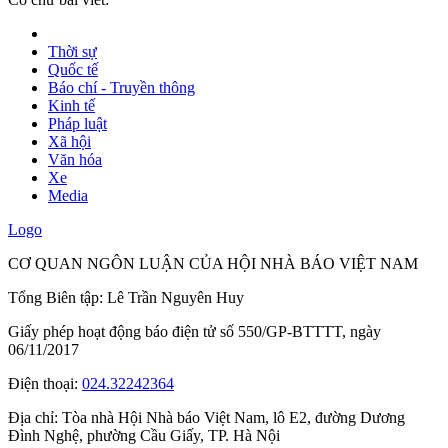
Thời sự
Quốc tế
Báo chí - Truyền thông
Kinh tế
Pháp luật
Xã hội
Văn hóa
Xe
Media
Logo
CƠ QUAN NGÔN LUẬN CỦA HỘI NHÀ BÁO VIỆT NAM
Tổng Biên tập: Lê Trần Nguyên Huy
Giấy phép hoạt động báo điện tử số 550/GP-BTTTT, ngày
06/11/2017
Điện thoại:
024.32242364
Địa chỉ:
Tòa nhà Hội Nhà báo Việt Nam, lô E2, đường Dương
Đình Nghệ, phường Cầu Giấy, TP. Hà Nội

****************

- _WORK TO COMPLETE_:
Give, as a single number, the count of lines in the material above that contain the string "Giấy".

- _TASK SOLUTION_:
2